*Page excerpt*.
• • • • •

This research project is unique in investigating the relationship between national award-winning pathologists and their originating medical schools. Specifically, little peer reviewed work has been published that investigates the effectiveness of each medical school in training their students and relates this to the future postgraduate success of each medical school’s alumni. We were only able to identify three authoritative studies [ 22 , 25 , 26 ]. The MedDifs study by McManus et al. [ 22 ] was the most comprehensive and included some components that were comparable to our study. The MedDifs study involved examining UK medical school performances using 50 different criteria that were either quantitative or qualitative in nature. These criteria were grouped into categories [ 22 ]:

Selection of applicants.

Student satisfaction.

Curricular influences.

Fitness to practise.

Choice of training specialty.

Postgraduate examination performance.

Foundation entry scores.

Perception of Foundation Year 1.

Teaching/learning and assessment.

Institutional history.

In comparing our study to the MedDifs study, we were obviously more limited in the number of factors pertinent to medical education that we considered and we followed a purely quantitative approach to the research. Unsurprisingly, McManus et al. were able to correlate their range of factors and reveal educational relationships. For example:

Medical schools that focused on Problem Based Learning tended to produce doctors that scored lower in postgraduate exams.

Doctors from the bigger medical schools tended to score worse in postgraduate exams.

Medical schools that focused on self-regulated learning produced doctors that tended to perform better in postgraduate exams.

Both their study and ours shared the limitation of not being able to assess and compare medical school courses in undergraduate medical degrees. Furthermore, the MedDifs project was much more limited in its ability to identify causal relationships between its investigated educational factors.

• • • • •

*Work request A*.
In the medical school passage, how many criteria did the MedDifs study use to examine UK medical school performances?
*Work request B*.
List every example relationship that the medical school passage says McManus et al. revealed.
*Work request C*.
Continue the medical school passage from its last sentence.
You will not need the records that come after this.

[Saved data entries]

• • • • •

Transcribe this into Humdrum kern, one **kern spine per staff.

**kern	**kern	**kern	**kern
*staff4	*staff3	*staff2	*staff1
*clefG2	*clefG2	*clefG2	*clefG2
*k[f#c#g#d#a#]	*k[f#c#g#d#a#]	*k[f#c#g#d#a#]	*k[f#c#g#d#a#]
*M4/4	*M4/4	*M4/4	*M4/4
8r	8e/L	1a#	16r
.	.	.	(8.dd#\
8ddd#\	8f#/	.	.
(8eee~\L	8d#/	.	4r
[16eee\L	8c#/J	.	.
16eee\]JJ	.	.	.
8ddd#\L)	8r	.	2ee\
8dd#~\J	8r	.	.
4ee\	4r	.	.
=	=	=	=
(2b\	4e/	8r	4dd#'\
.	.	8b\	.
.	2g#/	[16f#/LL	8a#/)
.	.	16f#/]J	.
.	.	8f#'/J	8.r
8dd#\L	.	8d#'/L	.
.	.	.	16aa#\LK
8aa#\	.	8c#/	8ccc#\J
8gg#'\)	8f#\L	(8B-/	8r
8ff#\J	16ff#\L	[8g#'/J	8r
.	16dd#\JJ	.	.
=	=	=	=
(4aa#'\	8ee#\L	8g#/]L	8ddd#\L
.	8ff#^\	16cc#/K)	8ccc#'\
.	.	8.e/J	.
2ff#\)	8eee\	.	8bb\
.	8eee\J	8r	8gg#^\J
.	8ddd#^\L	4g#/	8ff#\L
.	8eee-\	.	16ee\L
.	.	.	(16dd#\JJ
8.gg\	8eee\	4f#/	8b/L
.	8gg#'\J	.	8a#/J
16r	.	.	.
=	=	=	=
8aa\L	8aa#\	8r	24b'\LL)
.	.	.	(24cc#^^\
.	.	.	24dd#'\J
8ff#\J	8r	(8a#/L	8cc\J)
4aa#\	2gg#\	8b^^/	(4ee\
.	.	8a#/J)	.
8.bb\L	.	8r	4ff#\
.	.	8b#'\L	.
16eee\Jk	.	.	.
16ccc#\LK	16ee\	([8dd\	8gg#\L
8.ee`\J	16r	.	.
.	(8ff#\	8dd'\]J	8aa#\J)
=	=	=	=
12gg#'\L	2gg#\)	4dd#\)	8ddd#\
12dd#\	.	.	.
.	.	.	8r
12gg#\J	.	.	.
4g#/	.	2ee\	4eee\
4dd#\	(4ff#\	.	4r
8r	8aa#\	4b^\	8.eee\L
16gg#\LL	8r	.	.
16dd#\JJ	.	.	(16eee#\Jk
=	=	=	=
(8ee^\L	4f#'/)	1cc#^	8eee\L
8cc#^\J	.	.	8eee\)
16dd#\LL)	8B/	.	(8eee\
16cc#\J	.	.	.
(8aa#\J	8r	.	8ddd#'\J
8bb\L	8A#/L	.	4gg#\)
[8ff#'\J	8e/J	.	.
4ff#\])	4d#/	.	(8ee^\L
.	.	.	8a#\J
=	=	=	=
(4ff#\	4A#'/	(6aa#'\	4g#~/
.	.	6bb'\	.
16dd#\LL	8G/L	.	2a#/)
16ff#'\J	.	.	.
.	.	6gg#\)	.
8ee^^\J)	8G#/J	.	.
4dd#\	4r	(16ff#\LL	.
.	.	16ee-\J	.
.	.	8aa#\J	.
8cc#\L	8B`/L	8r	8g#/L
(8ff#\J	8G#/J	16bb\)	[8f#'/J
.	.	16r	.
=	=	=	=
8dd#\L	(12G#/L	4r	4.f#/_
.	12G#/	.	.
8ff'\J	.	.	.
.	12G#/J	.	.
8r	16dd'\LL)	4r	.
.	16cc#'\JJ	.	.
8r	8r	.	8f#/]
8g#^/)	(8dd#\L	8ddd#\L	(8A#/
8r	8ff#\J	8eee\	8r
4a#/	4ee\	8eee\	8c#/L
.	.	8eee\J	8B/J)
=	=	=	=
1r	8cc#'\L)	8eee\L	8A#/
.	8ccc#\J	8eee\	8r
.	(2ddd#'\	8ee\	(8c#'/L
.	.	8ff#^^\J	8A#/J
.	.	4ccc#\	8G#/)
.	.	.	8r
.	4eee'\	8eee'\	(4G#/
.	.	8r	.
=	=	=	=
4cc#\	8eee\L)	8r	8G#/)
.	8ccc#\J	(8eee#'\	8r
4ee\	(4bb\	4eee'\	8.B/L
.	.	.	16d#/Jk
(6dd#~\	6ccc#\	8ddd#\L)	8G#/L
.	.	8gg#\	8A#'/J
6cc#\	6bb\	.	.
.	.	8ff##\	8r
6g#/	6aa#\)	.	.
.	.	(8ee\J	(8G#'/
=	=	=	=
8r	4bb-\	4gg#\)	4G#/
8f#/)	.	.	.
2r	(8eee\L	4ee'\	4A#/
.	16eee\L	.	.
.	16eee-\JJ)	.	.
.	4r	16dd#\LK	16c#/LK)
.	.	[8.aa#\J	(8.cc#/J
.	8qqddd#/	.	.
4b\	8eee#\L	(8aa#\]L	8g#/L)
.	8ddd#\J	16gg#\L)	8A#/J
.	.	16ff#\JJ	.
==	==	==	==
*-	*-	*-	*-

• • • • •

*Exercise response A*.
It used 50 criteria.

*Exercise response B*.
- Medical schools that focused on Problem Based Learning tended to produce doctors who scored lower in postgraduate exams.
- Doctors from the bigger medical schools tended to score worse in postgraduate exams.
- Medical schools that focused on self-regulated learning produced doctors who tended to perform better in postgraduate exams.

*Exercise response C*.
In order to investigate the possible causalities in our presented medical school rankings for pathologist, non-pathologist and all merit award-winners (Table  1 ), we reviewed the histories of the UK medical schools [ 27 , 28 , 29 , 30 , 31 , 32 , 33 , 34 , 35 , 36 ]. We noted that all seven of the oldest medical schools in the UK, measured by establishment date, were present in our top 10 medical school rankings by award-winners for pathologists and non-pathologists. These were all established prior to 1826 and were Birmingham (1825), Manchester (1824), Aberdeen (1786), St Bartholomew’s university (1785), Glasgow (1751), St George’s London University (1733) and Edinburgh (1726) medical schools. Moreover, Oxford medical school was known to have been teaching medicine since the 12th century and Cambridge had been teaching medicine since 1524; in essence, these two medical schools had been teaching clinical disciplines before the formal establishment process had even been formed. Accordingly, it can be stated that of the top 10 medical school rankings (Table  1 ), 8 are the oldest medical schools in the UK.

Furthermore, none of the more modern medical schools (established after 1999) are represented in our top 10 medical school rankings (Table  1 ). So, Warwick (2000), Norwich (2000), Peninsula (2000), Brighton and Sussex (2002), Hull York (2003), Keele (2003) and Swansea (2004) are not represented our top 10 (or top 20) medical school award-winner rankings. Whilst it may be understandable that the younger medical schools established within the last ten years may not yet have had time for their alumni to distinguish themselves to national merit award levels, it is less clear that this explanation accounts for the dearth of top 10 ranked medical schools established around the year 2000.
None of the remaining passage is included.